Я посадил беспомощное насекомое на цветок и побрёл наугад по полю. Я понимал, что я психически неуравновешенный человек, что я хуже всех своих друзей, да и вообще большинства людей. Надо было что-то делать с собой, но ведь я уже пробовал, и пробовал неоднократно, – всё было напрасно. Опять пойти исповедоваться перед ними, перед этими добряками, сказать: «Я урод, научите меня быть таким же хорошим, как вы»? Надоело, не помогает.

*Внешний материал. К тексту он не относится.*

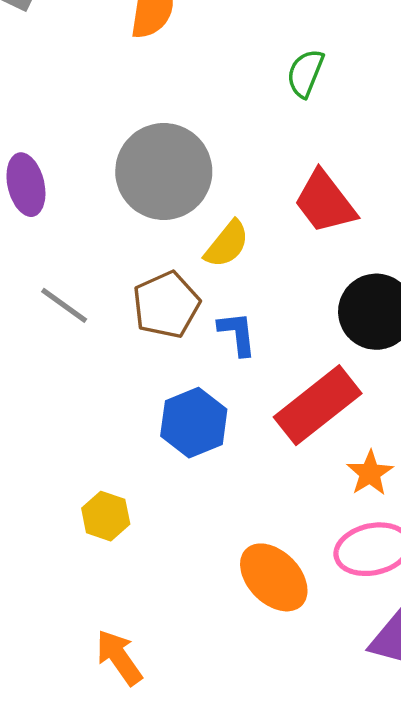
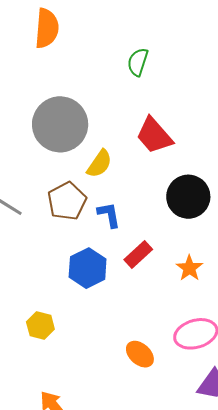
red rectangle: (318, 405) -> (138, 254), moved, size x0.6
orange star: (370, 473) -> (189, 268), moved
orange ellipse: (274, 577) -> (140, 354), size x0.7

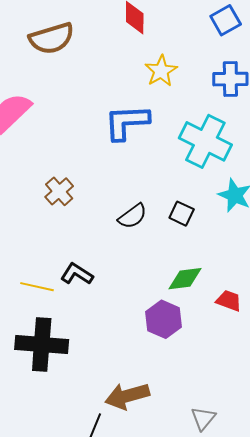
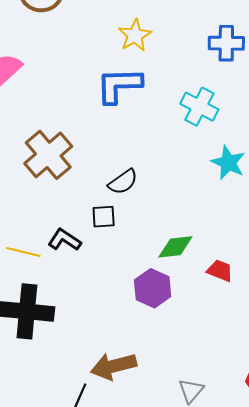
yellow star: (161, 71) -> (135, 35), moved
cyan cross: (205, 141) -> (199, 107), size x0.7
brown cross: (59, 191) -> (48, 155), size x1.6
black square: (182, 214) -> (104, 217), moved, turned -30

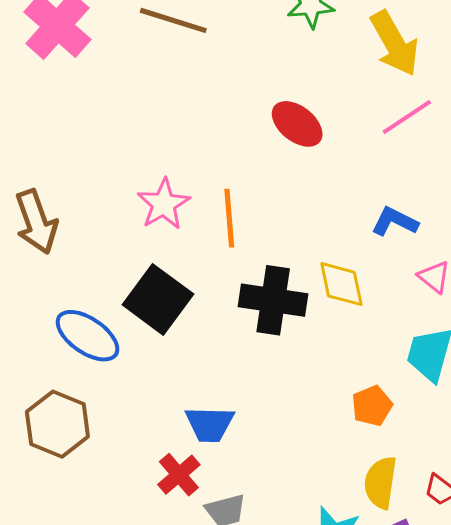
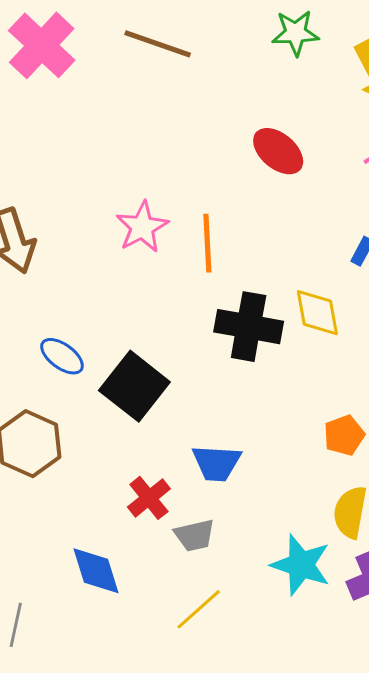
black square: (158, 299) -> (134, 386), moved
blue ellipse: (87, 336) -> (62, 356), size x0.7
blue trapezoid: (210, 424) -> (216, 463), moved

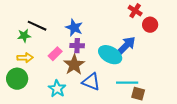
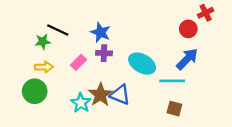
red cross: (135, 11) -> (206, 13), moved, turned 32
blue arrow: (126, 46) -> (187, 59), moved
brown star: (74, 65) -> (100, 95), moved
cyan line: (127, 83) -> (172, 81), moved

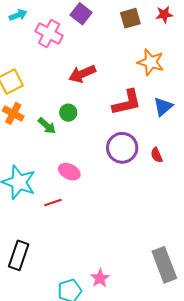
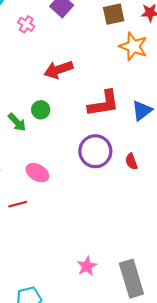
pink cross: (49, 33) -> (26, 24), size x0.6
orange star: (151, 62) -> (133, 46), moved
pink star: (100, 278) -> (87, 266), moved

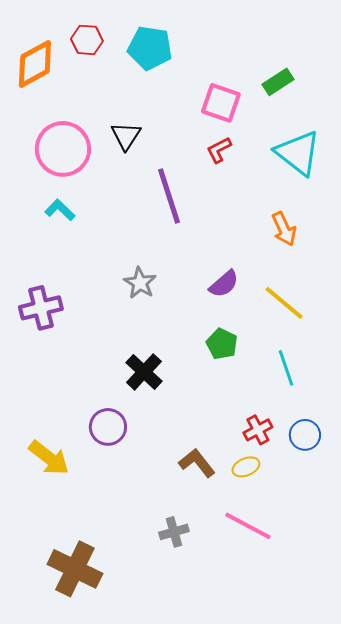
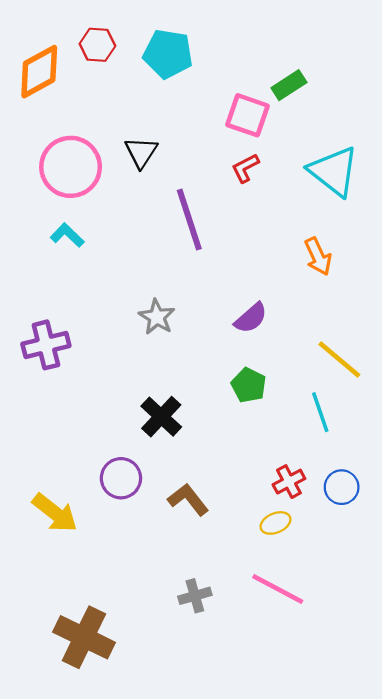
green rectangle: (278, 82) -> (289, 85), moved
yellow line: (284, 303) -> (339, 359), moved
brown L-shape: (197, 463) -> (188, 499), moved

Мой бесцельный путь привёл меня к лесу. Он стоял, гранича с полем, – высокий, ароматный, целомудренный – такой непохожий на меня. Я вошёл в него, и словно для того, чтобы сообщить мне о прощении, лес не стал от меня скрываться. Я видел множество белок и дятлов, длинного желтощёкого ужа и гнездо с разевающими рты птенцами, видел ежа и даже зайца. Природа, согреваемая солнцем, извивалась, рыскала, прыгала, пестрела, текла, росла, качалась на ветру, томилась жарой и радовалась жаре, и ни в одном её детище не было гнева. Я много плакал, бродя среди красоты, которой был недостоин.

Я много думал о ребятах: прежде я считал нашу дружбу дешёвой игрой, беспомощным убийством времени, а теперь чувствовал к этим людям настоящую нежность. Всё-таки мне повезло с друзьями: они терпят меня и не таят в своих душах столько злобы, сколько живёт в моей. Их простота показалась мне гениальной, святой.

Вернулся я в дом к вечеру, с полными карманами ягод для Лили. Комната дома приятно пахла пыльным деревом и едой, она была прибрана и украшена цветами. На обоях кто-то намалевал разноцветные сердца, с лампочки свисали нитки, на которых болтались от сквозняка бумажные журавли и бабочки. Лиля сидела в сторонке, в венке из одуванчиков, ромашек и клевера, и подпевала Мише, который снова плохо (и в то же время совсем не плохо) играл на своей гитаре. Ребята налили мне «штрафную» коньяку, вручили голавля в фольге. Я ел и пил с какой-то приятной робостью, молчаливой благодарностью и от души улыбался шуткам ребят, прислушивался к их мыслям, не стремясь пошутить и умничать сам. Кажется, я даже немного освоил их язык: «позитив», «не загоняться», «жесть». «Не такие уж это плохие слова», – думалось мне.